The following guidance is to provide volunteers with information on how to ensure that food prepared at home for donation in the community is carried out safely to avoid the risk of food poisoning.
- Please do not provide food if you have symptoms or are in self isolation.
The spread of bacteria around the kitchen and onto food can result in illness. People carry bacteria on their bodies including their hands.
Washing hands effectively can help prevent the spread of harmful bacteria.
- Always wash your hands before handling food and:
- After going to the toilet
- After handling rubbish
- After touching uncooked meat
- After feeding pets
- After coughing, sneezing or blowing your nose
Best practice for hand washing:
Think about where you wash your hands. Do not use the hand wash in the W/C.
If you only have a single sink, keep it clear for hand washing and clean before use.
Liquid soap is best for hand washing
Disposable paper towels are best for drying
Cloths can easily spread bacteria in the kitchen.
Always use a new or clean cloth to clean surfaces or utensils that will be used for ready to eat foods, if a cloth is used for raw meat or eggs it should be placed in a hot wash after use.
Wash or disinfect cloths and fabric hand towels every day either on a hot cycle in the washing machine.
Uncooked and ready to eat foods must be kept separate to prevent harmful bacteria from spreading.
Keep food covered and in the fridge
Ensure that uncooked food is stored at the bottom of the fridge below ready to eat foods.
Prepare uncooked and ready to eat foods separately.
Do not use the same chopping board, work surface or knives unless they have been thoroughly cleaned and disinfected between the different foods.
Domestic Activities can cause the spread of harmful bacteria. Always ensure your own domestic washing is separate from the washing cloths and tea towels.
Pests such as flies, cockroaches, rats, mice and food storage beetles can spread harmful bacteria onto food.
Make sure pests cannot get into your kitchen and food storage areas.
Keep lids on external bins. Ensure bins are washed out regularly.
If pests get into the kitchen throw away any food that they came into contact with, contact a pest control company for advice and thoroughly clean and disinfect the kitchen
Food allergies and Intolerances. As a food business serving food there is now a legal requirement for you to be able to inform people if the food you supply contains any of the following 14 ingredients which may cause allergic reactions: celery, cereals containing gluten, crustaceans, eggs, fish, lupin, milk, molluscs, nuts (almond, brazil, walnuts, cashews, pecans, pistachio, macadamia, hazelnuts and Queensland nuts), peanuts, sesame seeds, soya and sulphur dioxide.
The information could be verbal or written
Ask people what food allergies they may have.
If they have a food allergy ensure that you are careful when preparing food in order to prevent cross. contamination. Thoroughly clean the surfaces and equipment prior to preparing the dish
Illness and Fitness to Work. Do not prepare or serve food if you are suffering from diarrhoea and/or vomiting or if you have COVID 19 symptoms or are self-isolating.
Food debris may contain harmful bacteria and if left around it can attract pests. Harmful bacteria can remain on equipment, utensils, surfaces and hands until they have been cleaned and/or disinfected.

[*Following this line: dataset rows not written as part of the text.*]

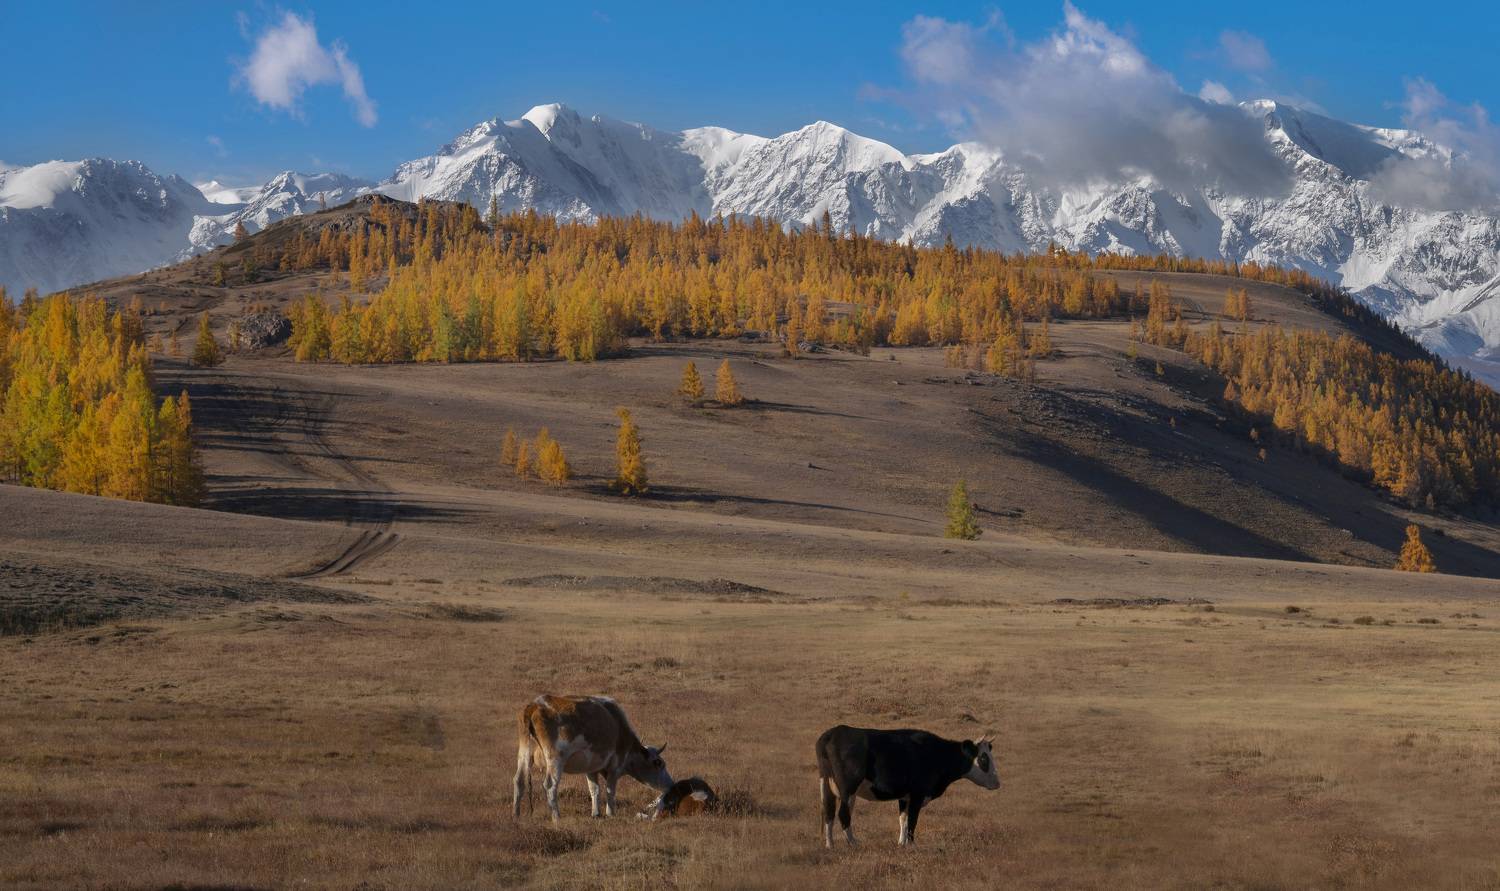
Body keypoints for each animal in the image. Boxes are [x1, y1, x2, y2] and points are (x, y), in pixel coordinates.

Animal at [512, 694, 673, 822]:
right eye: (659, 763)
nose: (671, 784)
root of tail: (535, 704)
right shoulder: (615, 766)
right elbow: (610, 790)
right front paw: (610, 813)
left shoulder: (591, 768)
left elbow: (594, 789)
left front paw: (596, 813)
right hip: (555, 759)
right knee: (551, 786)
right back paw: (556, 817)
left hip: (523, 754)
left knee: (519, 781)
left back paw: (516, 815)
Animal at [815, 724, 1000, 847]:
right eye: (983, 758)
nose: (997, 783)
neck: (936, 753)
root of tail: (833, 732)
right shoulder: (917, 794)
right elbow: (912, 820)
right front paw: (911, 845)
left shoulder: (905, 797)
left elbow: (902, 819)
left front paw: (901, 843)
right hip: (848, 788)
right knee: (843, 814)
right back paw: (853, 843)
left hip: (827, 784)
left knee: (829, 812)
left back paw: (830, 845)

Ensure food debris is cleaned up.
Use an antibacterial spray or sanitiser.
Follow manufacturer’s instructions on how to use their cleaning products
Chilling / Storage
High risk foods such as dairy products, cooked foods, food with use by dates and those with ‘keep refrigerated’ on the label must be kept cold enough to make sure that harmful bacteria does not grow.

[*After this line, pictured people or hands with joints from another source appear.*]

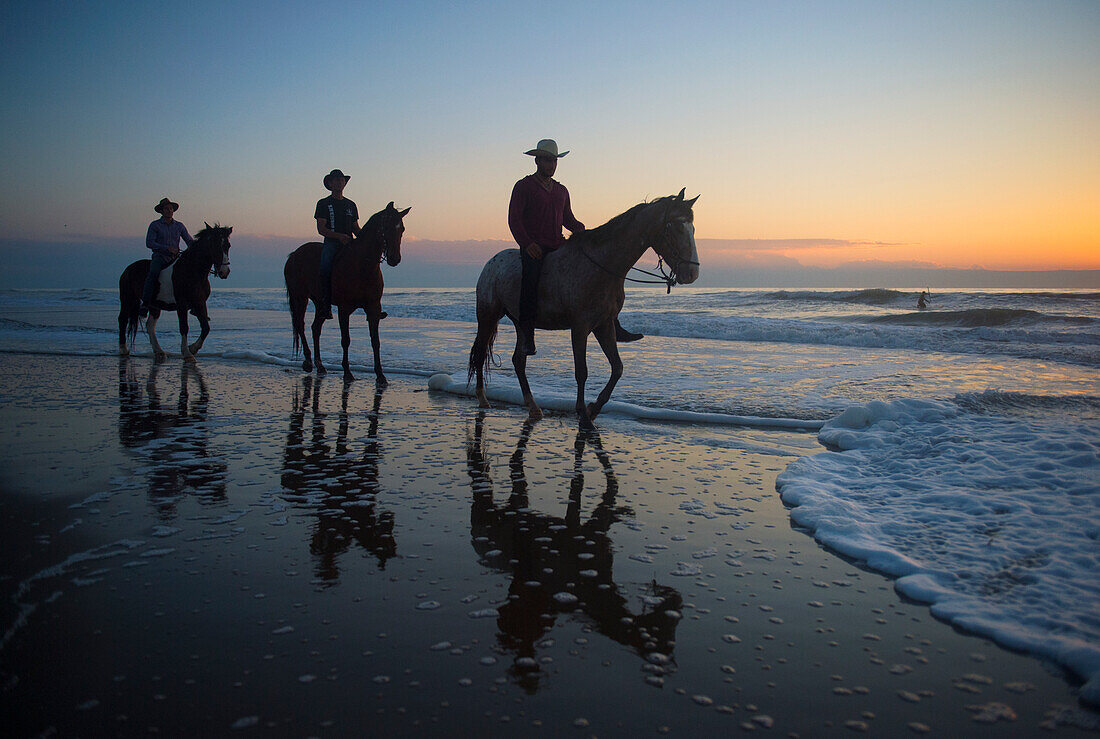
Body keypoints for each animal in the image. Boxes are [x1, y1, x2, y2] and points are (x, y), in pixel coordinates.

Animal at [118, 225, 232, 362]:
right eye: (214, 244)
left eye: (228, 245)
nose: (224, 272)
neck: (193, 271)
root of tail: (127, 269)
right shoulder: (181, 304)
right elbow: (184, 327)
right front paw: (187, 353)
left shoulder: (200, 303)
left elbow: (205, 327)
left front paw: (193, 348)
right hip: (127, 299)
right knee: (122, 320)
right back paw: (123, 349)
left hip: (154, 305)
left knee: (150, 325)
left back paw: (159, 351)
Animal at [283, 203, 413, 387]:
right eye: (386, 227)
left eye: (401, 228)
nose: (395, 258)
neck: (362, 266)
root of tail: (294, 254)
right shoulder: (344, 309)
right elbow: (346, 340)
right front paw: (347, 372)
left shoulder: (373, 308)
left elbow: (375, 341)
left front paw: (380, 375)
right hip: (299, 297)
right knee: (300, 325)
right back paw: (308, 362)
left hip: (320, 303)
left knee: (315, 328)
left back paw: (320, 365)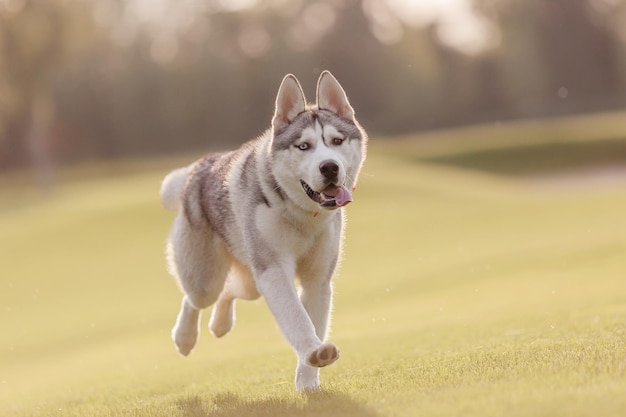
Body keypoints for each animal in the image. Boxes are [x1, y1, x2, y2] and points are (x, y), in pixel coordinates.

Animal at [158, 71, 368, 390]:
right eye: (303, 146)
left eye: (336, 141)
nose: (329, 167)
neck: (301, 215)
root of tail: (196, 169)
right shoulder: (273, 271)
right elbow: (296, 318)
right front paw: (314, 352)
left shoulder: (317, 280)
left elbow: (312, 318)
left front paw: (308, 382)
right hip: (207, 278)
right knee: (195, 298)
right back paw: (184, 337)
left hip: (250, 281)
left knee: (230, 290)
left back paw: (220, 324)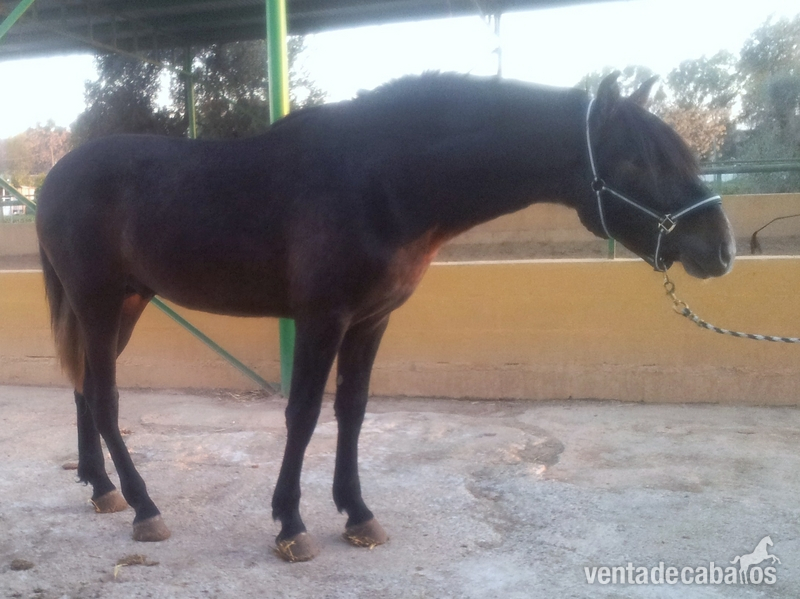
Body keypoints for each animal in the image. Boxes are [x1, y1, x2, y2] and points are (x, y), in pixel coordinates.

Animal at [35, 72, 735, 562]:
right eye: (638, 159)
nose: (721, 248)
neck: (383, 179)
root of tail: (54, 178)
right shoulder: (323, 318)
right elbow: (304, 415)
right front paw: (291, 524)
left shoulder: (371, 321)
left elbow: (353, 411)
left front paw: (358, 514)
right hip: (100, 301)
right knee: (105, 397)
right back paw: (144, 507)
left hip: (126, 303)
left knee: (85, 390)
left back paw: (101, 488)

Food that is not defrosted properly can grow harmful bacteria.
Defrosting food in a warm kitchen may mean that harmful bacteria can grow on its surface whilst the inside is still frozen.
Cooking food that is partially frozen may result in harmful bacteria surviving the cooking process.
Hot food should be cooled as quickly as possible to avoid the growth of harmful bacteria.
All cooked food should be cooled as quickly as possible. It is recommended this is around 90 minutes maximum.
If freezing food this must be carried out as soon as it is cooled down to fridge temperature.
Frozen food that you have bought should be placed in the freezer immediately (you should not re freeze defrosted foods).
Use by Dates
Food must not be used past its use by date as the manufacturer does not guarantee it is safe to eat past this date.
Cooking and reheating
Harmful bacteria may survive the cooking process if the food does not reach a sufficiently high temperature.
With soft yolks may contain harmful bacteria.
Ensure that all eggs are thoroughly cooked.
Always wash your hands after handling eggs.
It is strongly recommended that ‘Class (Grade) A’ eggs are used in catering. Class A eggs are stamped with a unique traceability number and are of a high quality (clean) which may minimise the risk of contamination.
Food must be reheated to 75°C to destroy most harmful bacteria. Piping hot.
Always ensure frozen and chilled food deliveries are placed in the fridge/freezer as soon as they have been delivered.
When purchasing foods from the shops ensure chilled and frozen foods are kept cool on the journey home by using a cool box/ cool bag.